Plymouth was the first ship of the United States Navy to be named for Plymouth, Massachusetts, a town on Plymouth Bay, about 35 mi (56 km) southeast of Boston, Massachusetts. Plymouth was founded by the Pilgrims in 1620.
Built in Boston
After over a year in European waters, she sailed westward and arrived at New York City on 4 October 1846.
Following service on the U.S. East Coast, Plymouth departed New York City, 13 February 1848, for the Far East, returning to Norfolk, Virginia, from the East Indies on 29 January 1851. On 23 August 1851 she stood out from Hampton Roads, Virginia, bound once again for the Orient.
After duty on the East India Squadron, she joined Commodore Matthew C. Perry's expedition to Japan, entering Edo Bay on 8 July 1853 and departing on 17 July. She returned in February of the following year and before heading home put into Shanghai where she sent a party ashore to support a coordinated British-American expedition against hostile forts in the area.
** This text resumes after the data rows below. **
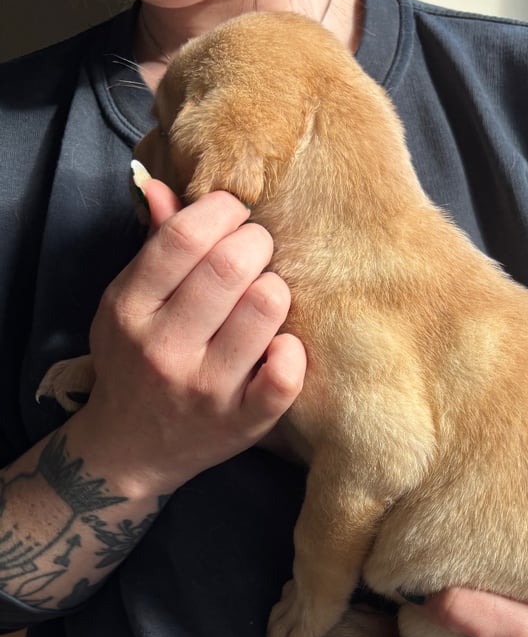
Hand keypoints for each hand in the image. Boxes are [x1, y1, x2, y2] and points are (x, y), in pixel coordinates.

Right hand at [65, 179, 305, 496]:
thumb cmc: (134, 364)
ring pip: (265, 308)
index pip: (186, 237)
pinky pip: (285, 376)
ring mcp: (206, 388)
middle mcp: (165, 347)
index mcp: (132, 308)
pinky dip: (293, 350)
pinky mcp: (243, 422)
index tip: (234, 213)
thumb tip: (163, 186)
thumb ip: (152, 247)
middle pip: (232, 266)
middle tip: (257, 251)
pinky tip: (281, 344)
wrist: (130, 450)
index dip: (223, 210)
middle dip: (257, 242)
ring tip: (266, 294)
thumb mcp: (126, 305)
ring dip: (276, 288)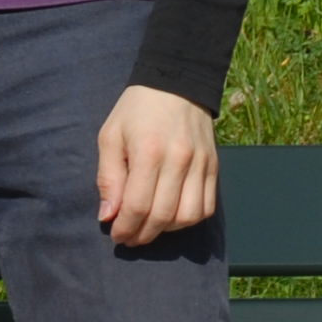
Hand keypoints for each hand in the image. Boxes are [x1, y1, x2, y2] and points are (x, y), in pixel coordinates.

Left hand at [94, 83, 218, 246]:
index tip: (116, 235)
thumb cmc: (136, 110)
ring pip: (189, 217)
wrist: (177, 83)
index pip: (138, 205)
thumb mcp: (110, 136)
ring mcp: (201, 164)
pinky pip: (206, 206)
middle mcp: (179, 160)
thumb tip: (108, 215)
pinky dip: (188, 219)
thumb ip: (108, 178)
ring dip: (167, 230)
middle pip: (163, 216)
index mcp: (149, 151)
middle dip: (142, 235)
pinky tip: (171, 215)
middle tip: (129, 237)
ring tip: (150, 226)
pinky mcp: (214, 166)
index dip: (125, 228)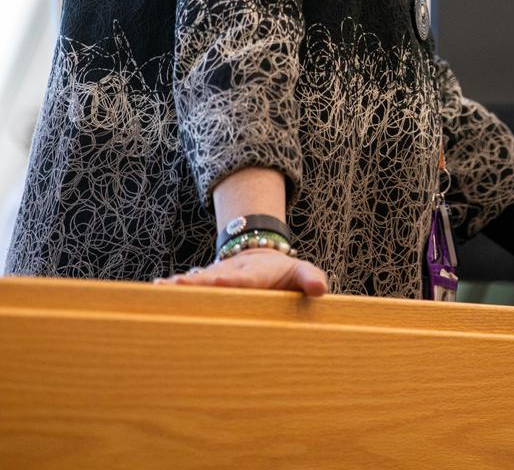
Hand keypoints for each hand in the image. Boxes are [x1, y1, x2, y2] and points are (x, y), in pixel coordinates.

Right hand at [154, 248, 327, 295]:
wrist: (262, 257)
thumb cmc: (284, 274)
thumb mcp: (300, 272)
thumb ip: (309, 278)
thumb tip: (320, 289)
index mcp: (255, 274)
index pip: (243, 280)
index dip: (231, 282)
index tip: (217, 282)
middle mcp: (232, 274)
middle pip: (212, 279)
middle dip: (195, 283)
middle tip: (175, 286)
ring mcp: (217, 278)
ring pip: (197, 282)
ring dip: (180, 287)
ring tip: (160, 290)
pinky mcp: (207, 284)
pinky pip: (191, 288)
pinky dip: (174, 291)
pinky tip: (155, 294)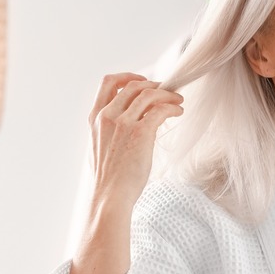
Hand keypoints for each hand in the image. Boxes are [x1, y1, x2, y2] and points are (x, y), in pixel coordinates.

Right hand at [88, 72, 183, 209]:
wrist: (109, 196)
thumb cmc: (109, 179)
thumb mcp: (101, 147)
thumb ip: (111, 130)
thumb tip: (131, 123)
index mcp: (95, 118)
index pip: (108, 83)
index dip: (128, 76)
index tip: (144, 81)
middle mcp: (107, 116)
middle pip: (134, 85)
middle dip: (154, 85)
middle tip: (168, 92)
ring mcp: (123, 123)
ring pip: (149, 94)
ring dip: (167, 95)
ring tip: (178, 101)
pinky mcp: (141, 132)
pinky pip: (161, 109)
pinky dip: (173, 107)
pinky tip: (178, 113)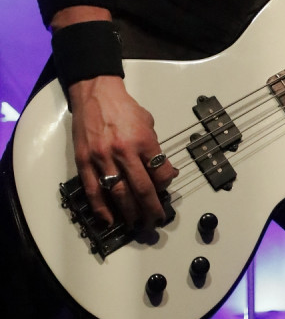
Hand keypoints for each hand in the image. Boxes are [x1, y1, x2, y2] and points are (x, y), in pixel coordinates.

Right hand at [68, 75, 178, 229]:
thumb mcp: (148, 123)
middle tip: (155, 220)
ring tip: (137, 224)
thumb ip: (155, 148)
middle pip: (142, 189)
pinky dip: (101, 208)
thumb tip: (164, 171)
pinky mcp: (85, 161)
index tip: (166, 191)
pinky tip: (109, 219)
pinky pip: (94, 190)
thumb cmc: (123, 108)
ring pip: (118, 194)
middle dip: (151, 209)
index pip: (160, 173)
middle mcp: (124, 151)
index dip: (166, 186)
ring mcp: (102, 158)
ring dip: (129, 213)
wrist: (96, 94)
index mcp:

Returning to Norfolk, Virginia, 11 January 1855, Plymouth began an extended tour in the Atlantic Ocean. Assigned as a midshipmen training ship during the summers of 1855 and 1856, she tested new ordnance under the command of Commander John A. Dahlgren in 1858 and resumed duties as a training ship for midshipmen during the summers of 1859 and 1860.
American Civil War
Plymouth was at Norfolk, Virginia, for repairs during the secession crises in the winter of 1860–1861. After Virginia seceded from the Union, she was burned and scuttled there, 20 April 1861, to prevent her capture by the forces of the Confederate States of America when the Norfolk Navy Yard fell into their hands.